Story: HUGE. Epic. As always, SJM overdelivers on world building and intricacy. She must have a house full of murderboards to keep this stuff straight. As with Book 1, CC’s modern day, technological era-setting is super appealing to me. The story requires so much investment that it’s like Alice’s rabbit hole: the only way out is through, and every turn is wild. Story is where SJM stands above and beyond so many writers, both YA and otherwise.

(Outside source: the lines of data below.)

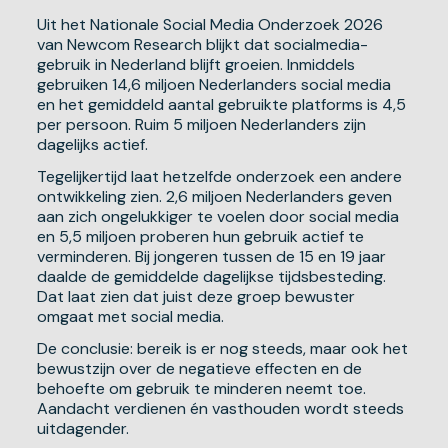
Uit het Nationale Social Media Onderzoek 2026
van Newcom Research blijkt dat socialmedia-
gebruik in Nederland blijft groeien. Inmiddels
gebruiken 14,6 miljoen Nederlanders social media
en het gemiddeld aantal gebruikte platforms is 4,5
per persoon. Ruim 5 miljoen Nederlanders zijn
dagelijks actief.
Tegelijkertijd laat hetzelfde onderzoek een andere
ontwikkeling zien. 2,6 miljoen Nederlanders geven
aan zich ongelukkiger te voelen door social media
en 5,5 miljoen proberen hun gebruik actief te
verminderen. Bij jongeren tussen de 15 en 19 jaar
daalde de gemiddelde dagelijkse tijdsbesteding.
Dat laat zien dat juist deze groep bewuster
omgaat met social media.
De conclusie: bereik is er nog steeds, maar ook het
bewustzijn over de negatieve effecten en de
behoefte om gebruik te minderen neemt toe.
Aandacht verdienen én vasthouden wordt steeds
uitdagender.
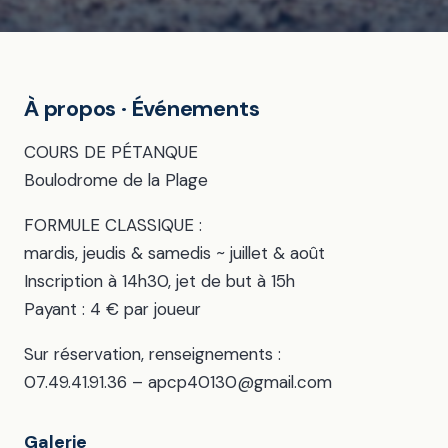
À propos · Événements
COURS DE PÉTANQUE
Boulodrome de la Plage
FORMULE CLASSIQUE :
mardis, jeudis & samedis ~ juillet & août
Inscription à 14h30, jet de but à 15h
Payant : 4 € par joueur
Sur réservation, renseignements :
07.49.41.91.36 – apcp40130@gmail.com
Galerie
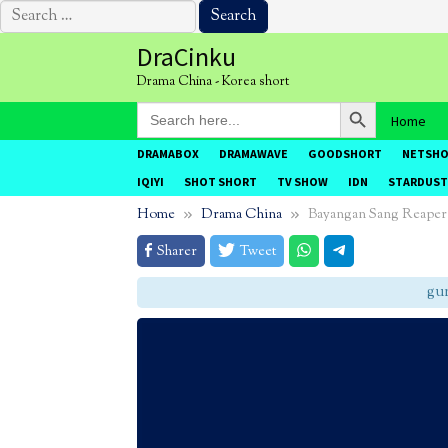
Search
for:
Skip
DraCinku
to
Drama China - Korea short
content
Search Button
Search
Home
for:
DRAMABOX
DRAMAWAVE
GOODSHORT
NETSH
IQIYI
SHOT SHORT
TV SHOW
IDN
STARDUST
Home
Drama China
Bayangan Sang Reaper
Sharer
Tweet
gunak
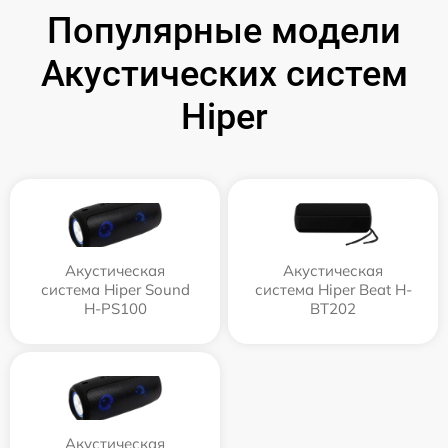
Популярные модели
Акустических систем
Hiper
Акустическая
Акустическая
система Hiper Sound
система Hiper Beat H-
H-PS100
BT202
Акустическая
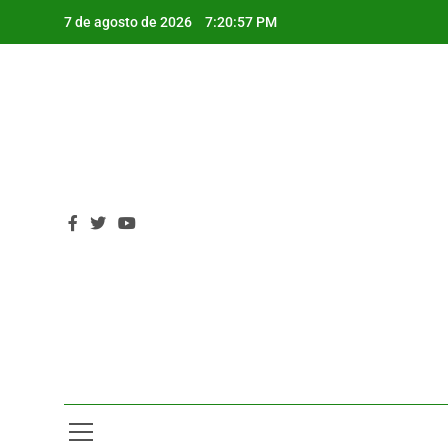
Saltar
7 de agosto de 2026
7:20:58 PM
al
contenido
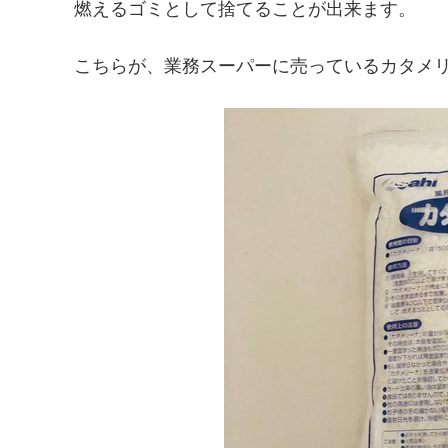
燃えるゴミとして捨てることが出来ます。
こちらが、業務スーパーに売っているカタメ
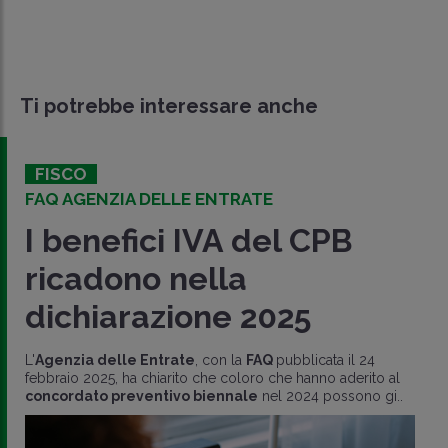
Ti potrebbe interessare anche
FISCO
FAQ AGENZIA DELLE ENTRATE
I benefici IVA del CPB
ricadono nella
dichiarazione 2025
L'
Agenzia delle Entrate
, con la
FAQ
pubblicata il 24
febbraio 2025, ha chiarito che coloro che hanno aderito al
concordato preventivo biennale
nel 2024 possono gi..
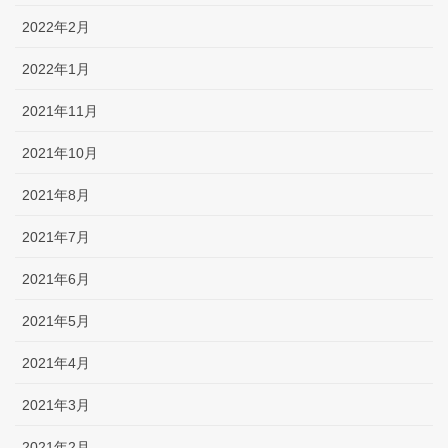
2022年2月
2022年1月
2021年11月
2021年10月
2021年8月
2021年7月
2021年6月
2021年5月
2021年4月
2021年3月
2021年2月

Female Protagonist: I quite like Bryce (Adelaide Quinlan, though I’ll never know why her full name is required so many times). She started off a gross mess in Book 1, but the story’s arc brought her around. She’s got tireless sass and a lot of loyalty, along with some intentional flaws. Bryce does two dumb-just-to-drive-drama things in this book, which seemed a touch beneath SJM’s usual talent. It’s also really dull that every single male character is half in love with her. Too facile. But while she’s no Feyre, she’s definitely a character I want to stick with to the end.

Pace: Breakneck. There is no downtime. This audiobook is over 27 hours (It’s $42!!) and it’s never boring or slow. SJM manages to keep the story clear and moving ahead even at terminal velocity. It’s a huge accomplishment. She has said the CC series will be only three books, and she appears to be packing in as much as all eight books in the TOG series.

And then there is the end. As I said, HOLY CRAP. HOSAB has a screamer of a last page. Wait for it, then get on board with the rest of us desperately waiting for Book 3.